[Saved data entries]
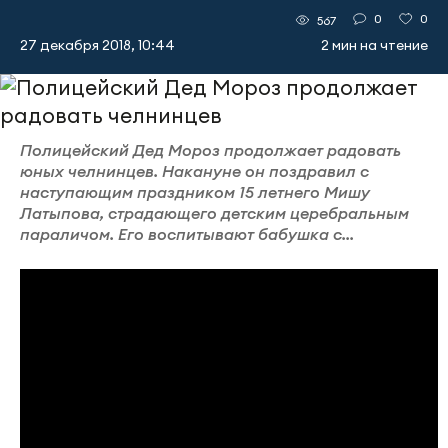
0
0
567
27 декабря 2018, 10:44
2 мин на чтение
Полицейский Дед Мороз продолжает радовать
юных челнинцев. Накануне он поздравил с
наступающим праздником 15 летнего Мишу
Латыпова, страдающего детским церебральным
параличом. Его воспитывают бабушка с...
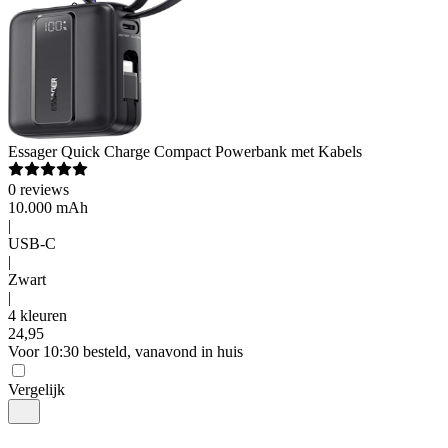
Pers
Essager
Quick Charge Compact Powerbank met Kabels
0
reviews
10.000 mAh
|
USB-C
|
Zwart
|
4 kleuren
24
,
95
Voor 10:30 besteld, vanavond in huis
Vergelijk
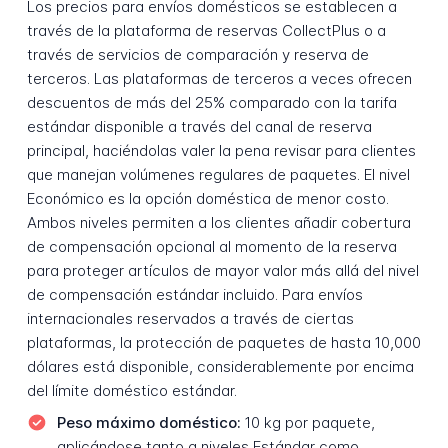
Los precios para envíos domésticos se establecen a
través de la plataforma de reservas CollectPlus o a
través de servicios de comparación y reserva de
terceros. Las plataformas de terceros a veces ofrecen
descuentos de más del 25% comparado con la tarifa
estándar disponible a través del canal de reserva
principal, haciéndolas valer la pena revisar para clientes
que manejan volúmenes regulares de paquetes. El nivel
Económico es la opción doméstica de menor costo.
Ambos niveles permiten a los clientes añadir cobertura
de compensación opcional al momento de la reserva
para proteger artículos de mayor valor más allá del nivel
de compensación estándar incluido. Para envíos
internacionales reservados a través de ciertas
plataformas, la protección de paquetes de hasta 10,000
dólares está disponible, considerablemente por encima
del límite doméstico estándar.
Peso máximo doméstico:
10 kg por paquete,
aplicándose tanto a niveles Estándar como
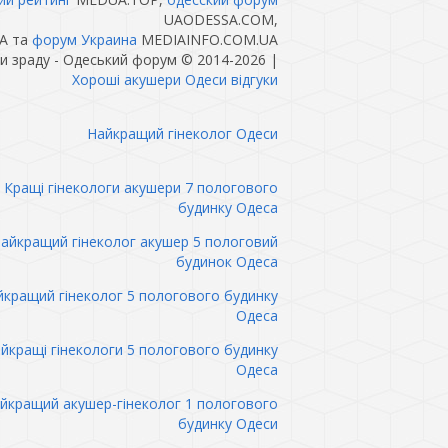
UAODESSA.COM,
A та
форум Украина
MEDIAINFO.COM.UA
и зраду - Одеський форум © 2014-2026
|
Хороші акушери Одеси відгуки
Найкращий гінеколог Одеси
Кращі гінекологи акушери 7 пологового
будинку Одеса
айкращий гінеколог акушер 5 пологовий
будинок Одеса
кращий гінеколог 5 пологового будинку
Одеса
йкращі гінекологи 5 пологового будинку
Одеса
йкращий акушер-гінеколог 1 пологового
будинку Одеси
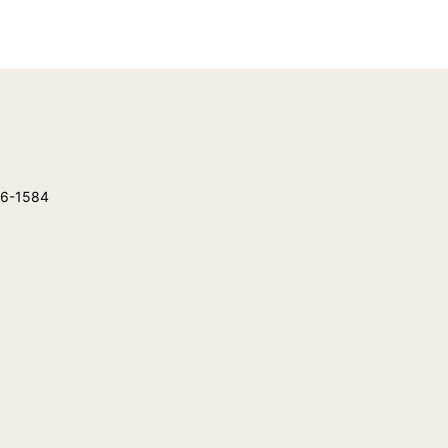
56-1584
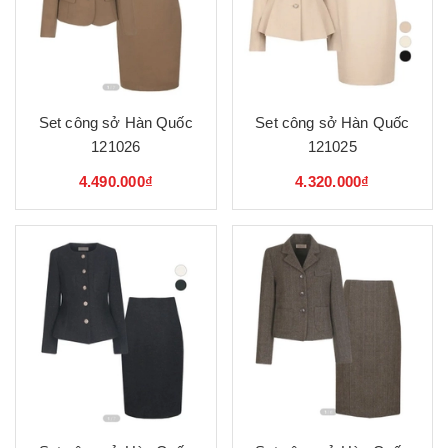
Set công sở Hàn Quốc
Set công sở Hàn Quốc
121026
121025
4.490.000₫
4.320.000₫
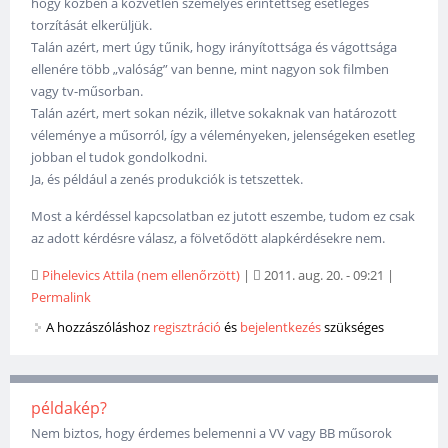
hogy közben a közvetlen személyes érintettség esetleges
torzítását elkerüljük.
Talán azért, mert úgy tűnik, hogy irányítottsága és vágottsága
ellenére több „valóság” van benne, mint nagyon sok filmben
vagy tv-műsorban.
Talán azért, mert sokan nézik, illetve sokaknak van határozott
véleménye a műsorról, így a véleményeken, jelenségeken esetleg
jobban el tudok gondolkodni.
Ja, és például a zenés produkciók is tetszettek.
Most a kérdéssel kapcsolatban ez jutott eszembe, tudom ez csak
az adott kérdésre válasz, a fölvetődött alapkérdésekre nem.
Pihelevics Attila (nem ellenőrzött)
|
2011. aug. 20. - 09:21
|
Permalink
A hozzászóláshoz
regisztráció
és
bejelentkezés
szükséges
példakép?
Nem biztos, hogy érdemes belemenni a VV vagy BB műsorok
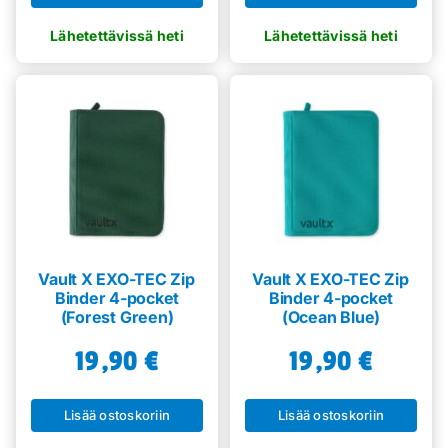
Vault X EXO-TEC Zip
Vault X EXO-TEC Zip
Binder 4-pocket
Binder 4-pocket
(Forest Green)
(Ocean Blue)
19,90
€
19,90
€
Lisää ostoskoriin
Lisää ostoskoriin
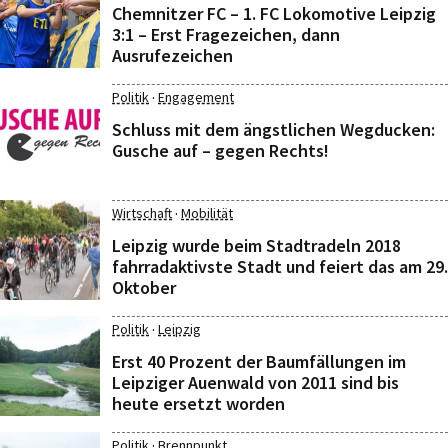
Chemnitzer FC – 1. FC Lokomotive Leipzig
3:1 – Erst Fragezeichen, dann
Ausrufezeichen
·
Politik
Engagement
Schluss mit dem ängstlichen Wegducken:
Gusche auf – gegen Rechts!
·
Wirtschaft
Mobilität
Leipzig wurde beim Stadtradeln 2018
fahrradaktivste Stadt und feiert das am 29.
Oktober
·
Politik
Leipzig
Erst 40 Prozent der Baumfällungen im
Leipziger Auenwald von 2011 sind bis
heute ersetzt worden
·
Politik
Brennpunkt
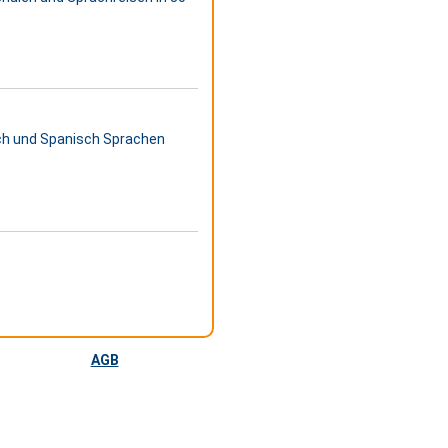
sch und Spanisch Sprachen
AGB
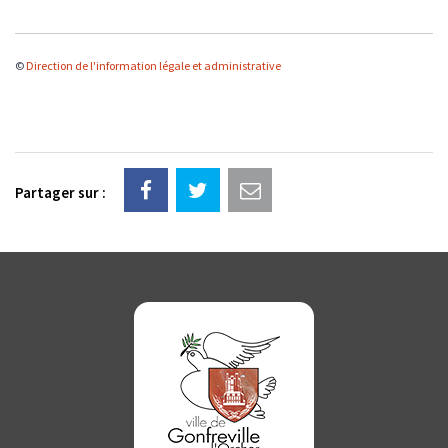
©
Direction de l'information légale et administrative
Partager sur :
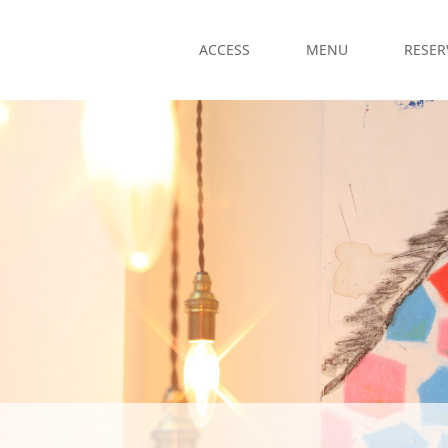
ACCESS
MENU
RESER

▶ **INSTRUCTIONS FOR THE TASK**
Restate word for word only the lines from where the entries begin through the one with "para proteger artículos"; omit the pictures.

▶ **TASK RESULT**
0
0
567
27 декабря 2018, 10:44
2 мин на чтение
Полицейский Дед Мороз продолжает радовать
юных челнинцев. Накануне он поздравил с
наступающим праздником 15 летнего Мишу
Латыпова, страдающего детским церебральным
параличом. Его воспитывают бабушка с...
Pers
Essager
Quick Charge Compact Powerbank met Kabels
0
reviews
10.000 mAh
|
USB-C
|
Zwart
|
4 kleuren
24
,
95
Voor 10:30 besteld, vanavond in huis
Vergelijk
Los precios para envíos domésticos se establecen a
través de la plataforma de reservas CollectPlus o a
través de servicios de comparación y reserva de
terceros. Las plataformas de terceros a veces ofrecen
descuentos de más del 25% comparado con la tarifa
estándar disponible a través del canal de reserva
principal, haciéndolas valer la pena revisar para clientes
que manejan volúmenes regulares de paquetes. El nivel
Económico es la opción doméstica de menor costo.
Ambos niveles permiten a los clientes añadir cobertura
de compensación opcional al momento de la reserva
para proteger artículos de mayor valor más allá del nivel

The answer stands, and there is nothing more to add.